─── Extrait de page ───

Franceinfo - le lundi 11 février 2019
"Une fois que la pression militaire va baisser, ils risquent de revenir" : la bataille lancée contre les jihadistes en Syrie ne signe pas la fin de Daech
Si l'ultime poche du groupe État islamique en Syrie est sur le point d'être prise, la bataille ne signera pas la fin de l'organisation terroriste dans la région, selon le général Dominique Trinquand, ancien chef de la mission militaire auprès de l'Onu, et Wassim Nasr, journaliste à France 24 spécialiste des réseaux jihadistes
Des combattants des Forces démocratiques syriennes (SDF), dans le village de Baghouz, dans la campagne de la province syrienne de Deir Ezzor, à la frontière irakienne, le 2 février 2019. (DELIL SOULEIMAN / AFP)
Ce n’est peut-être pas la fin de l’Etat islamique à proprement parler, mais le compte à rebours a été lancé pour la disparition de son armée et de son califat : samedi les avions de la coalition ont repris les bombardements sur la dernière poche de l’état islamique. L'assaut final signe-t-il pour autant la fin du califat ?
>> VIDEO. En Syrie, l'assaut final contre les jihadistes est lancé
Invités lundi sur franceinfo pour en débattre, le général Dominique Trinquand, ancien chef de la mission militaire auprès de l'Onu, et Wassim Nasr, journaliste à France 24 spécialiste des réseaux jihadistes, font part de leurs doutes.
franceinfo : L'assaut sonne-t-il le glas de l'État islamique ?
Dominique Trinquand : C'est la dernière bataille pour le territoire homogène, c'est-à-dire tenu par Daech, avec 500, 600 combattants à peu près. Maintenant il reste trois menaces essentielles. D'abord, certains ont réussi à s'exfiltrer depuis Deir Ezzor [près de la frontière irakienne], dans la zone désertique en direction de Palmyre. Ensuite, on ne parle plus de la zone d'Idleb mais elle contient un certain nombre de radicaux, notamment de Daech, qui ont été évacués de différentes poches et qui sont là-bas. Et si les combats reprennent parce qu'il y a eu une pause pendant un petit moment pour permettre en particulier à des familles de s'exfiltrer, les familles ne sont pas forcément moins dangereuses : des femmes très radicalisées sont actuellement dans des camps et leur avenir pose question [...]. Daech a bien commencé à changer sa stratégie et il ne reste que les combattants les plus durs qui veulent absolument que cela dure le plus longtemps possible, qu'il y ait le maximum de morts, et qu'ils meurent en martyrs. Mais il reste aussi tous les autres...

─── Données présentées ───

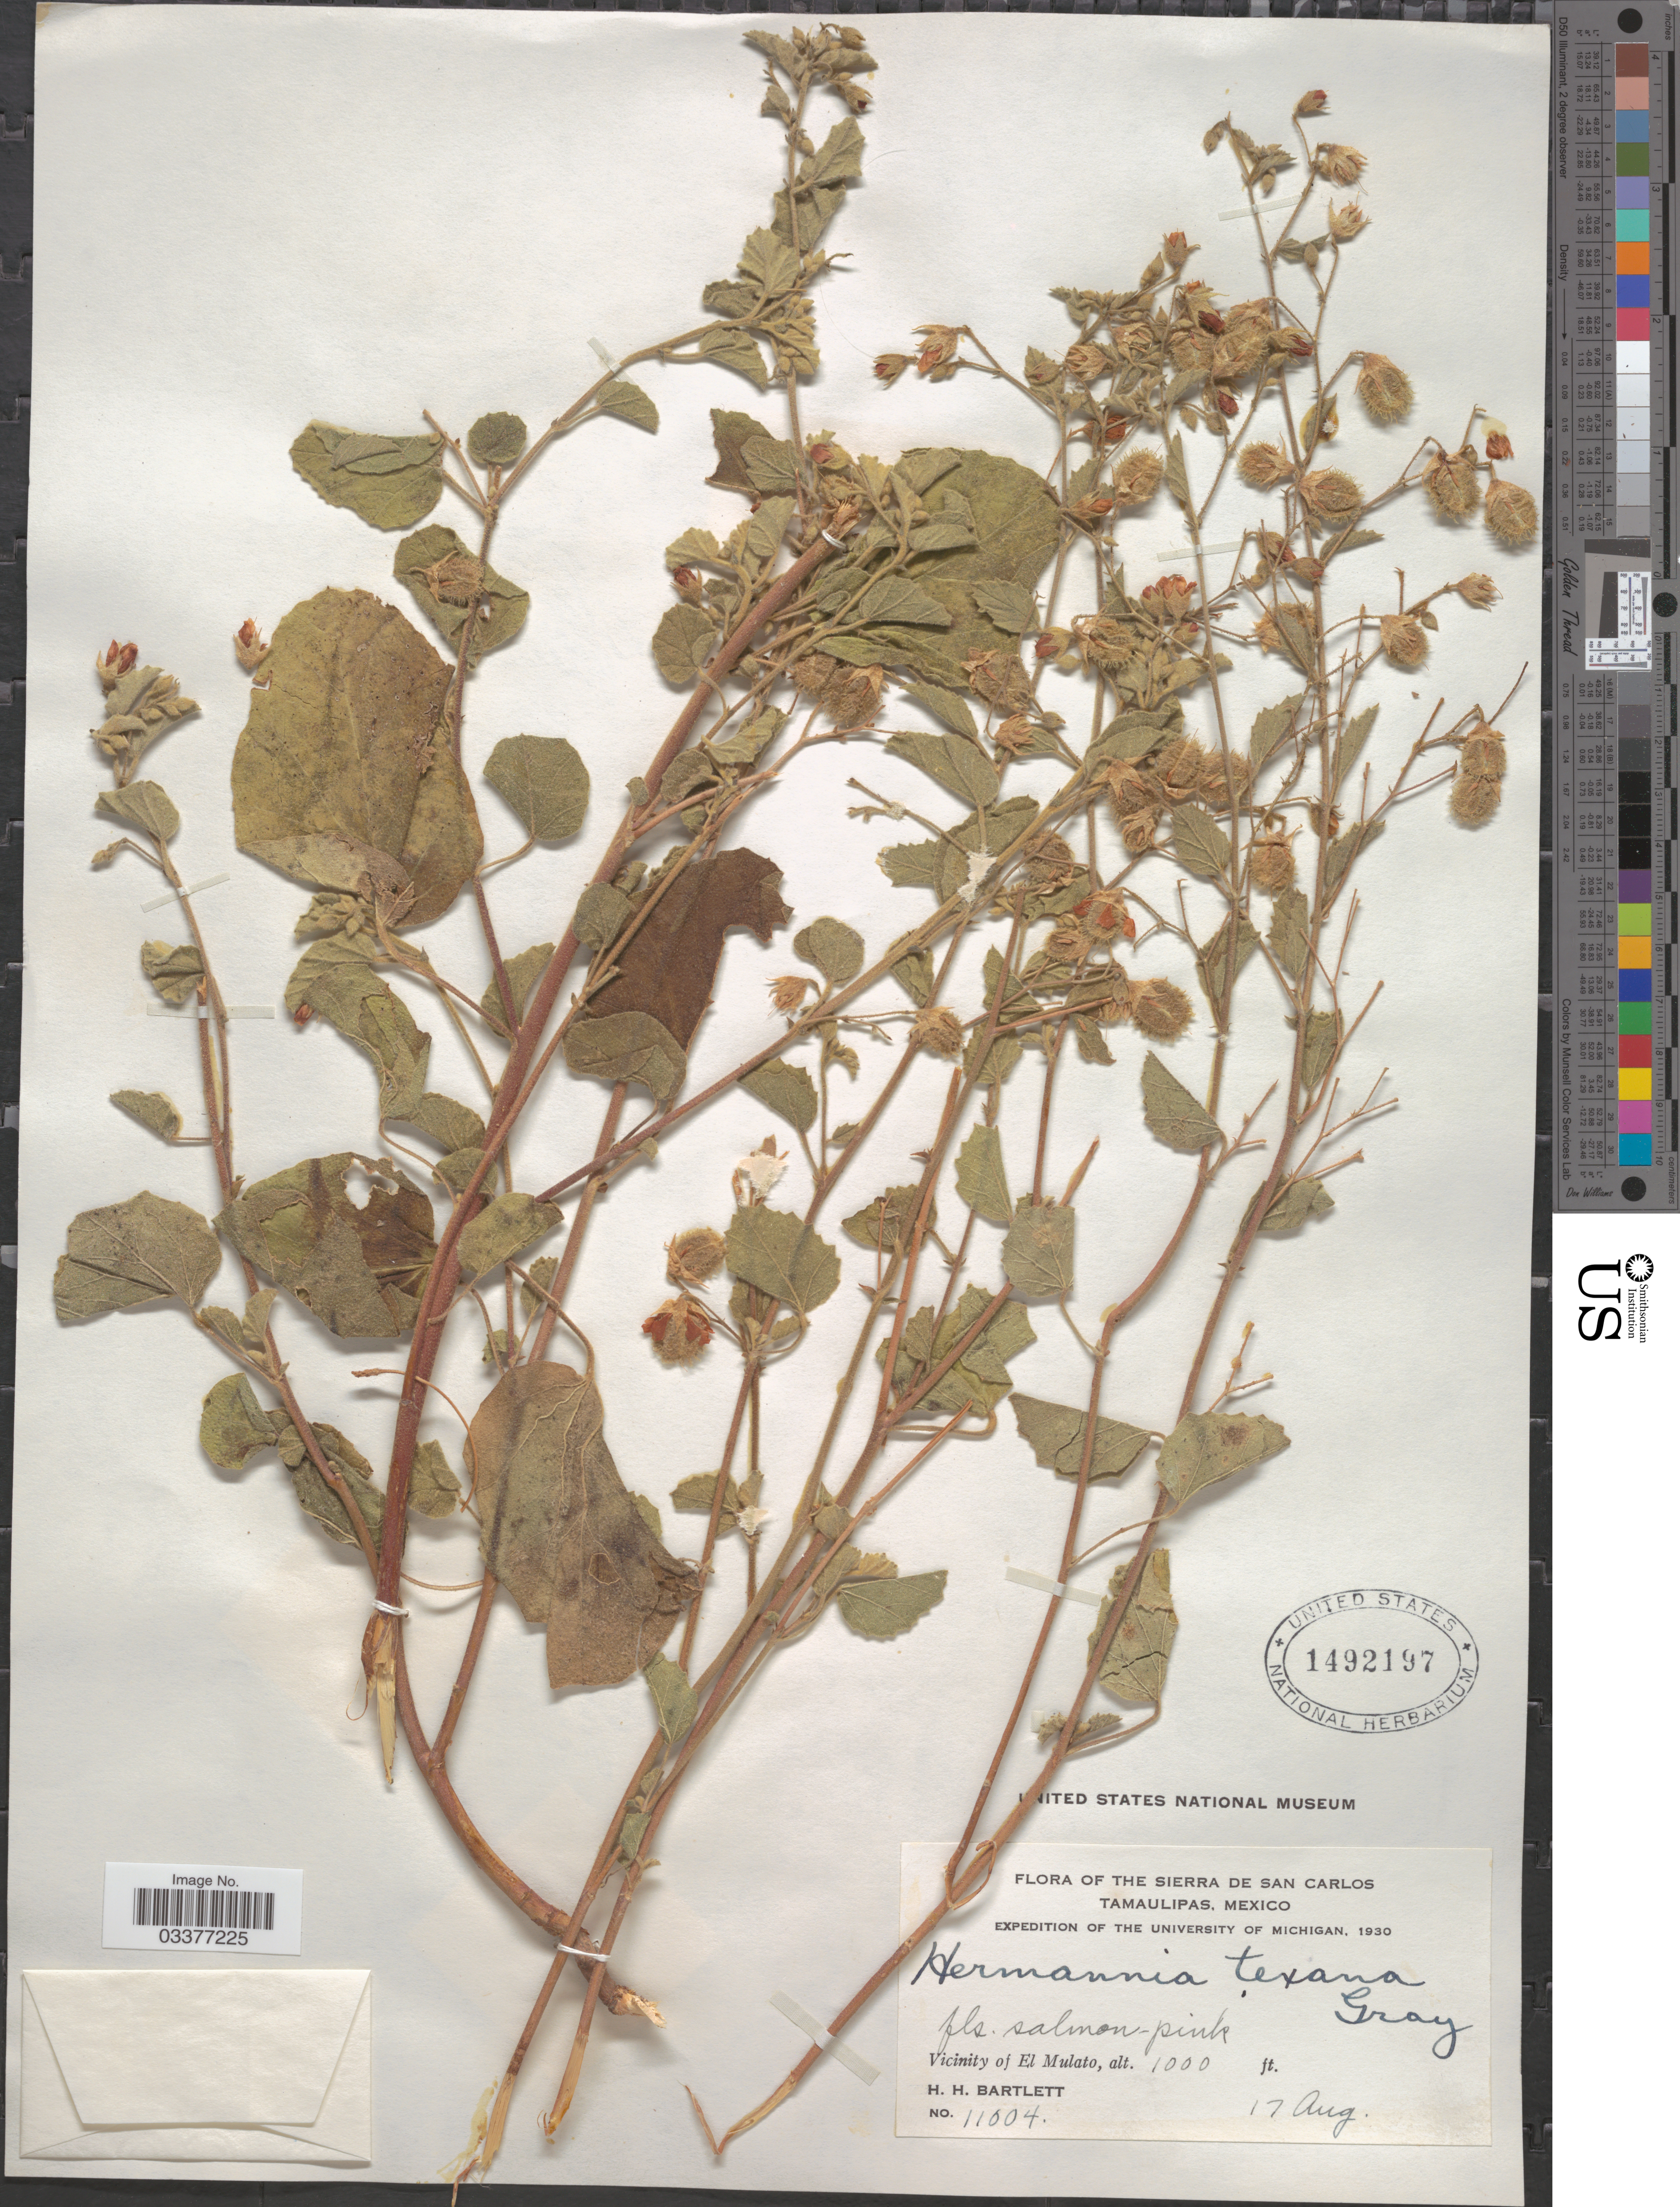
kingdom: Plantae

───
─── Données présentées ───

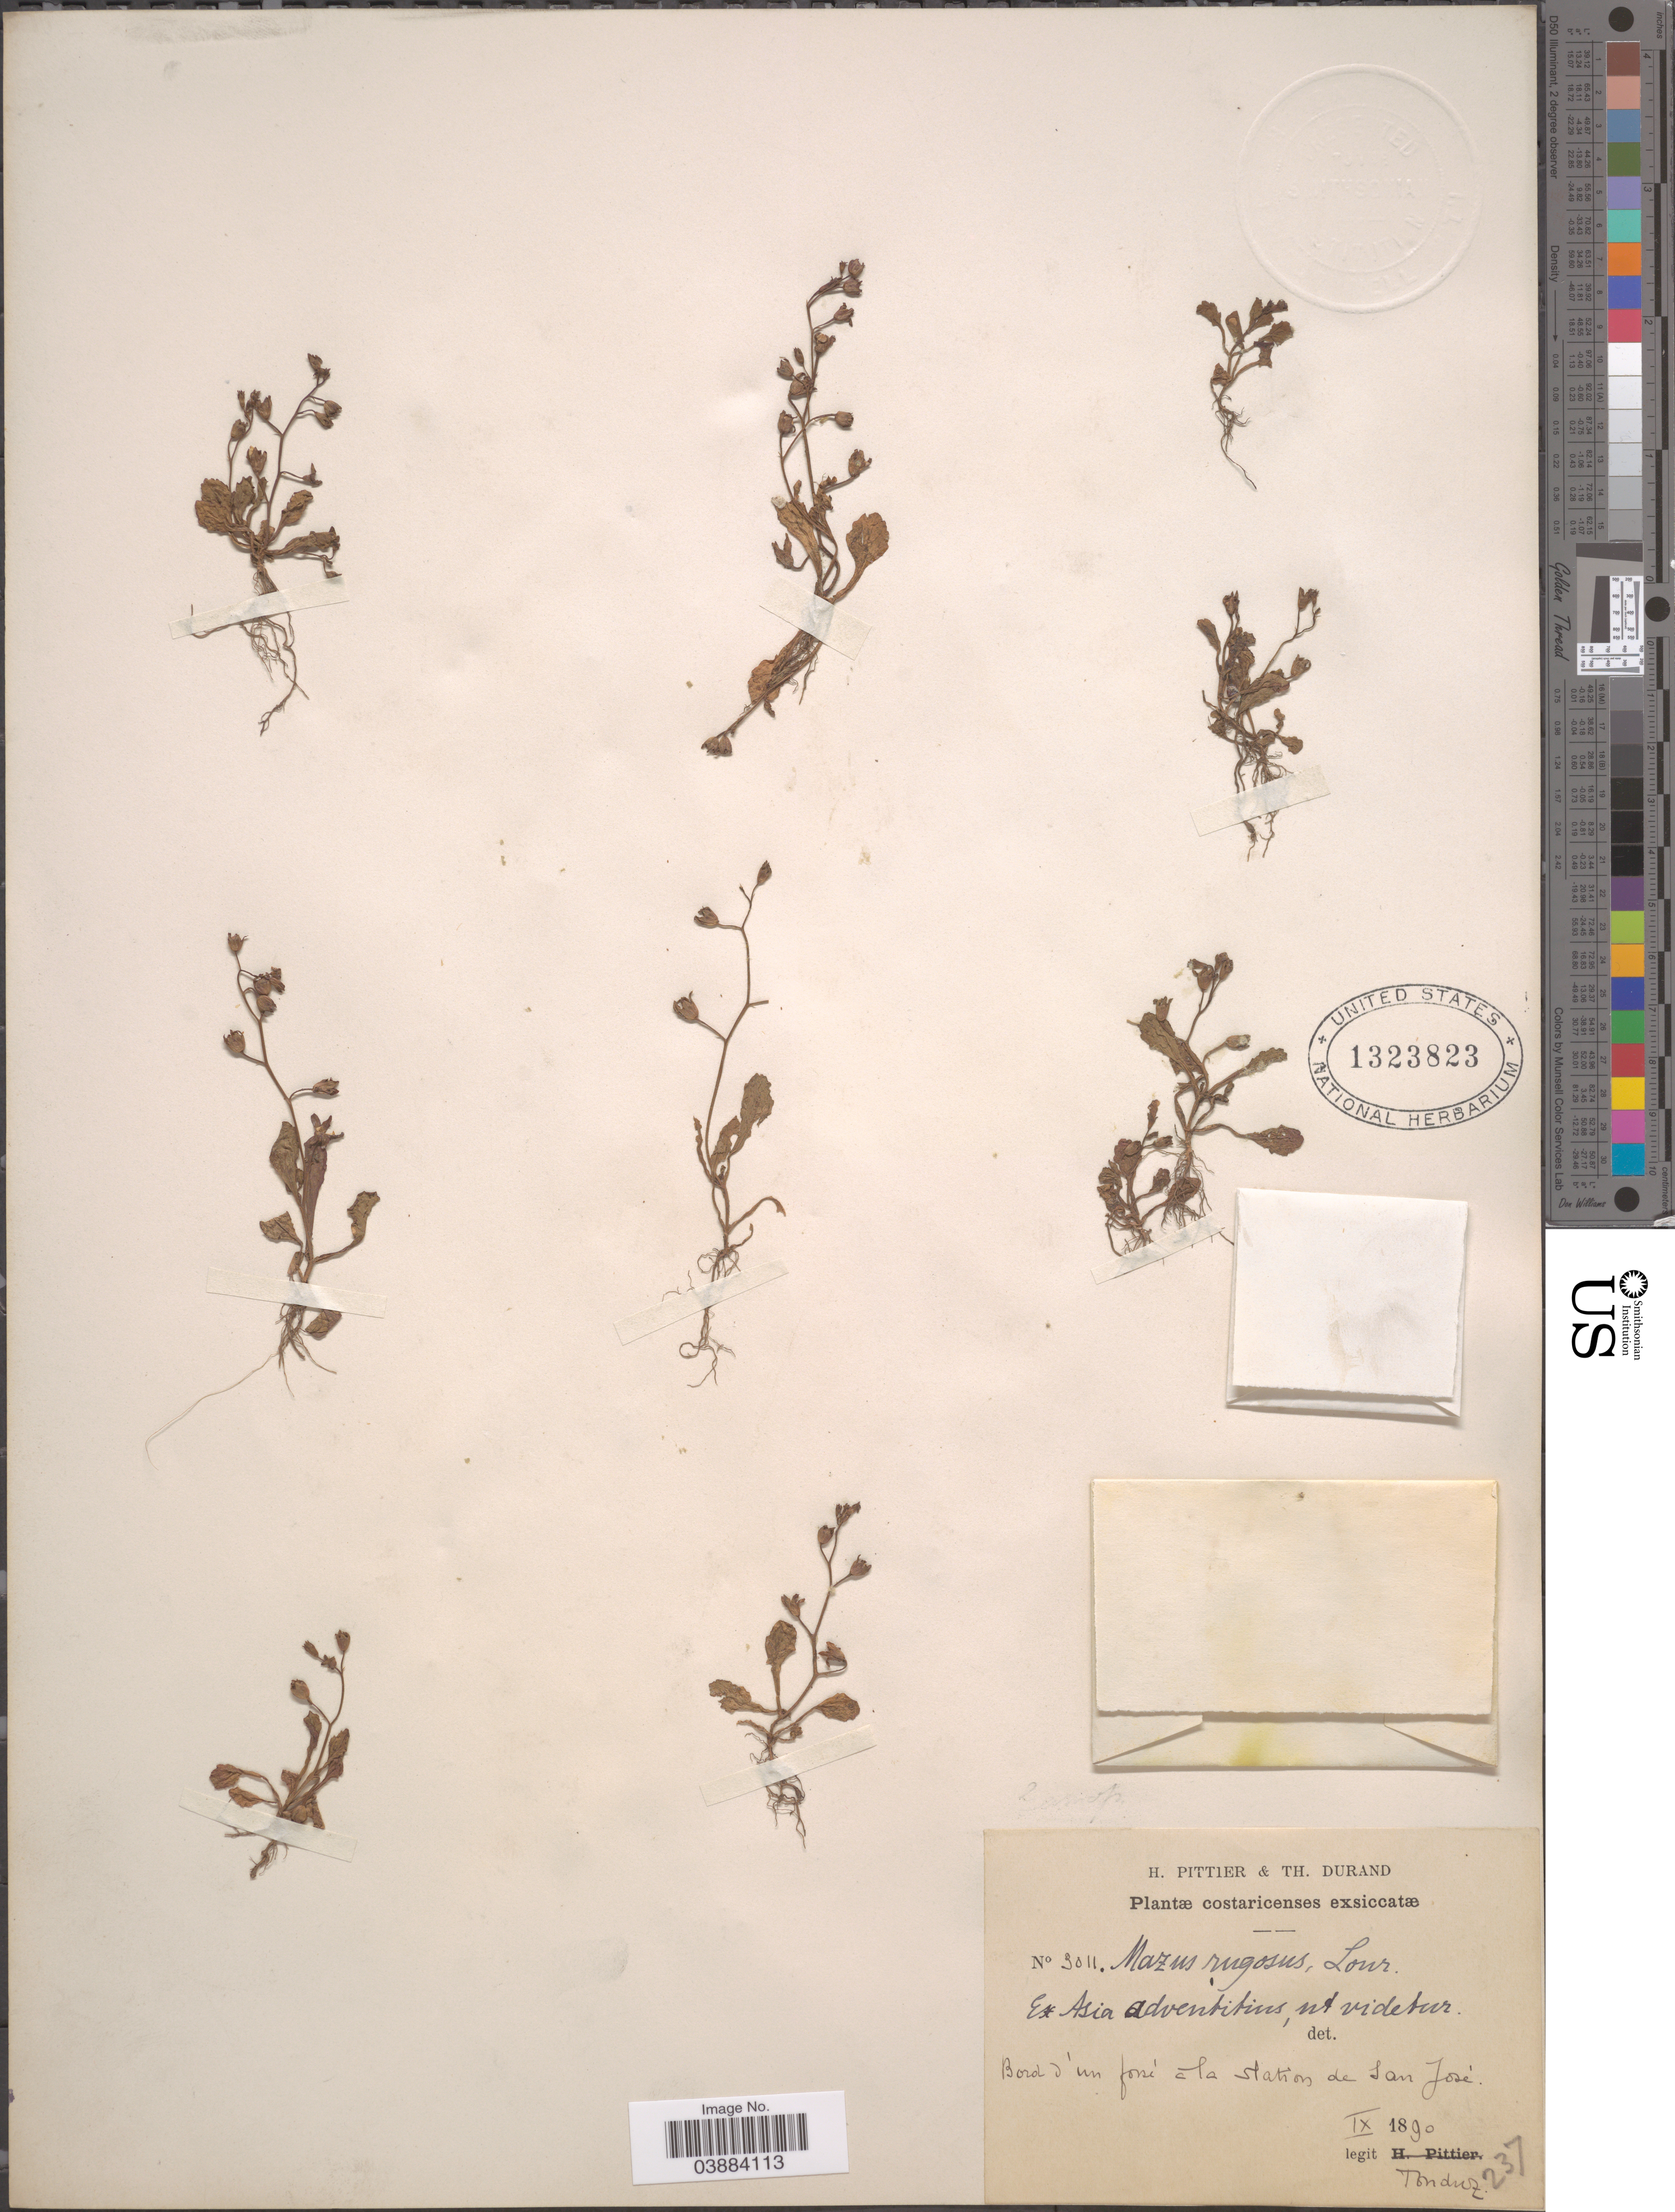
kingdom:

───

**Actions à mener:**
(1) Extrayez de l'extrait de page ci-dessus le passage qui commence par les mots contenant "Ce n’est peut-être" et se termine par "de leurs doutes.", en le recopiant sans rien y changer.
(2) Indiquez si chacune des affirmations suivantes concorde avec l'extrait de page, en répondant par oui ou par non et en citant mot pour mot les termes du texte qui tranchent. (a) Selon Dominique Trinquand, la dernière bataille concerne environ 500 à 600 combattants. (b) Les avions de la coalition ont repris les bombardements sur la dernière poche un dimanche. (c) Wassim Nasr est présenté comme journaliste à France 24.

**Résultats:**
(1)
Ce n’est peut-être pas la fin de l’Etat islamique à proprement parler, mais le compte à rebours a été lancé pour la disparition de son armée et de son califat : samedi les avions de la coalition ont repris les bombardements sur la dernière poche de l’état islamique. L'assaut final signe-t-il pour autant la fin du califat ?
>> VIDEO. En Syrie, l'assaut final contre les jihadistes est lancé
Invités lundi sur franceinfo pour en débattre, le général Dominique Trinquand, ancien chef de la mission militaire auprès de l'Onu, et Wassim Nasr, journaliste à France 24 spécialiste des réseaux jihadistes, font part de leurs doutes.

(2)
(a) Oui : « avec 500, 600 combattants à peu près ».
(b) Non : « samedi les avions de la coalition ont repris les bombardements sur la dernière poche de l’état islamique ».
(c) Oui : « Wassim Nasr, journaliste à France 24 spécialiste des réseaux jihadistes ».